EL MISTERIO DEL MAL, DEL DOLOR Y DE LA MUERTE
Comentarios y Ensayos de Monseñor Juan Straubinger sobre el Libro de Job
LAS PRUEBAS DEL JUSTO
JESÚS TODO LO REMEDIA
Jesús, con lo que Él sufrió siendo quien era, nos hace comprender por qué sufrimos, frente al misterio del pecado, del dolor y de la muerte, que reinan en este mundo por obra de Satanás, a quien Él llamó príncipe de este mundo.
Ahora bien, Jesús no vino para contagiarnos sus dolores, sino precisamente para vencer a esos enemigos nuestros. Él es el vencedor del pecado, de Satanás y de la muerte (Apoc. 3, 21). Él es también quien vence al mundo, perseguidor de los que quieren ser sus discípulos (Juan 16, 33).
Pero, hay más. Si conociéramos un gran señor de proverbial generosidad y riqueza, diríamos: ¡dichosos los pobres que se le acercan!
Jesús conoce esa generosidad de su Padre y por eso nos dice: Dichosos los pobres, los que lloran, los que tienen hambre, los que padecen persecución. Eso significan las Bienaventuranzas que Él nos revela en el Sermón de la Montaña (Mat. 5).
Y como este Hijo de aquel gran Señor sabe que el Padre le ha puesto todas las cosas en su mano, y vemos que le dice: “todo lo mío es tuyo y todo lo tuyo es mío” (Juan 17, 10), he aquí por qué nos dice: “venid a Mí, todos los que estáis trabajados y cargados, que Yo os aliviaré” (Mat. 11, 28).
· · · ·
> _Tareas por realizar_:
a - Según el fragmento sobre el Libro de Job, ¿a quién llamó Jesús "príncipe de este mundo"?
b - Retome el fragmento sobre el Libro de Job a partir de su última oración.
Las líneas de datos proceden de una fuente distinta.

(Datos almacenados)
· · · ·
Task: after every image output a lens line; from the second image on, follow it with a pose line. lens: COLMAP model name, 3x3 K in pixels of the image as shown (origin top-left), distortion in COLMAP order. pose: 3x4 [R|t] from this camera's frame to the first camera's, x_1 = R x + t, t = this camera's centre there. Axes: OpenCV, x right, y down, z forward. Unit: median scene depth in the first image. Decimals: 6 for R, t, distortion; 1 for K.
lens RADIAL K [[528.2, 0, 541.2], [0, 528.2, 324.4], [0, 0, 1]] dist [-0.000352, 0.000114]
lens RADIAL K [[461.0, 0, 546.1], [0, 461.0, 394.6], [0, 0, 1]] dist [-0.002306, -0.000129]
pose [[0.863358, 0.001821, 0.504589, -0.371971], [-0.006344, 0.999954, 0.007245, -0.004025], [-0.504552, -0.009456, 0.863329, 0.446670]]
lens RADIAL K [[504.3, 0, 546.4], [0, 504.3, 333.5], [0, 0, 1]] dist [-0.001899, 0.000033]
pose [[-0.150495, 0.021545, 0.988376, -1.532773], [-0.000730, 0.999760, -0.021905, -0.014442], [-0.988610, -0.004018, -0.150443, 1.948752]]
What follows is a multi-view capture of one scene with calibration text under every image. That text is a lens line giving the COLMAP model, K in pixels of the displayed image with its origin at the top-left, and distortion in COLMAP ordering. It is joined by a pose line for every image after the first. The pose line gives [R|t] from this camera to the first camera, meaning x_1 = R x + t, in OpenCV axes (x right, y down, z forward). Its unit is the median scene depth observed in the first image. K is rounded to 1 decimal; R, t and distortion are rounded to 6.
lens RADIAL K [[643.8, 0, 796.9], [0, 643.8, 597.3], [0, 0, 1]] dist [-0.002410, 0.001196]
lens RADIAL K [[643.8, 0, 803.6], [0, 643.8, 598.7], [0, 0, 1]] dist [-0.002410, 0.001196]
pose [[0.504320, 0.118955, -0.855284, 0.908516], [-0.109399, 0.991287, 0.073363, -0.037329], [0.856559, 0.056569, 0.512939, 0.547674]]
· · · ·
> _Resultados esperados_:
a - A Satanás.

b -
Y nos enseña su secreto, como otra de sus incontables paradojas. Ese alivio nos vendrá precisamente de tomar su yugo, porque, contra todas las apariencias, ese yugo no pesa ni carga, sino que con él “hallaréis él reposo de vuestras almas porque suave es mi yugo y ligero el peso mío”(Mat. 11,29).
¿Cómo explicarse esto? Simplemente porque cuando nos asociamos a su Cruz, es Él quien carga con nuestra parte de cruz, como ya lo hizo una vez. Tal es el sentido de esas palabras que Él repite tantas veces en el Evangelio, cada vez que hace un milagro en favor de los que sufren: “Tu fe te ha salvado”.
El secreto está, pues, en entender y creer que si Él nos asocia a su Cruz, no es para hacernos cargar la suya sino para tomar la nuestra Él, que ya cargó una vez, como Cordero, con todos los pecados del mundo y que ahora es el triunfador poderoso y ansioso de auxiliar.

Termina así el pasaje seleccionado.